Gameplay, like the previous Doom, is as much a puzzle as it is pure mayhem. Eternal adds several more layers of complexity to the combat, that ended up being one step too far for me. Again though, I feel like my impatience with the game is more to blame for this than the quality of the gameplay itself.
The major two additions are that of a flamethrower, which causes enemies you damage to drop armour and enemies themselves having weak points, which require them to be attacked by a particular weapon in a particular way, or else you’re going to come out of the encounter much worse for ware. All combined with all of your weapons having far less ammo than they did in the first game, it feels like you’re constantly running out of the ammo you need and managing cooldowns on your various abilities more than ripping and tearing your way through the hoards.

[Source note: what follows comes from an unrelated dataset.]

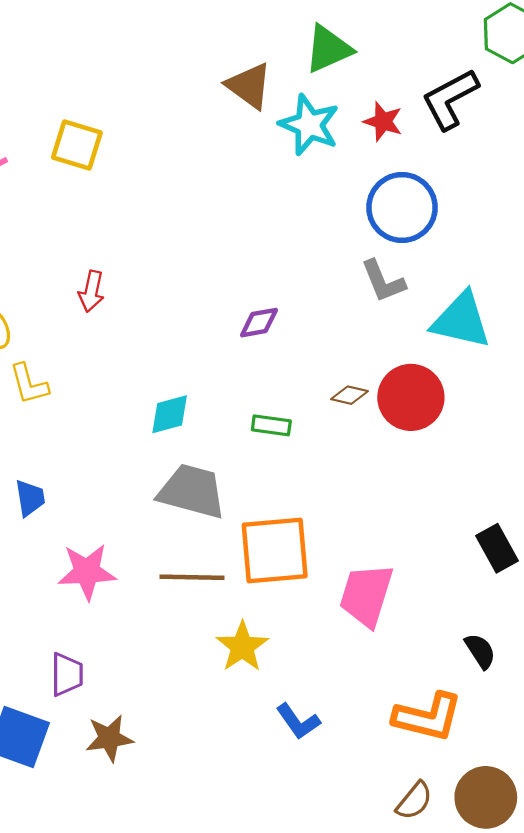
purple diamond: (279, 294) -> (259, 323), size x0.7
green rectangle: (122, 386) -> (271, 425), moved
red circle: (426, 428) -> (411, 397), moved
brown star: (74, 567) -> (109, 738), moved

Plus, this might be just me. But the addition of the wrist blade makes those glory kills so much less satisfying than the Doom Guy doing it all with his bare hands.
I think this is one of those cases where I saw something I didn’t like right from the start of the game, and any other minor issue just compiled with that and created this self-fashioned mount of ill-will towards the game. Doom Eternal isn’t a bad game, but the choices it made only goes against the good will the previous game build up in my mind.
It doubled down on the wrong aspects of the game for me, while losing some of the cheeky tone and irreverence to its own lore that made the first game so great. And in the end, I feel like that’s Doom: Eternal’s greatest sin. Had it still been packed with all this lore, and all this backstory, but still showed an utter distain for its own storytelling, then I most likely would have been 1000% on board for it.
Ultimately, by losing the most unique aspect of itself, it falls below the water of the ridiculously saturated first person shooter games we get year to year.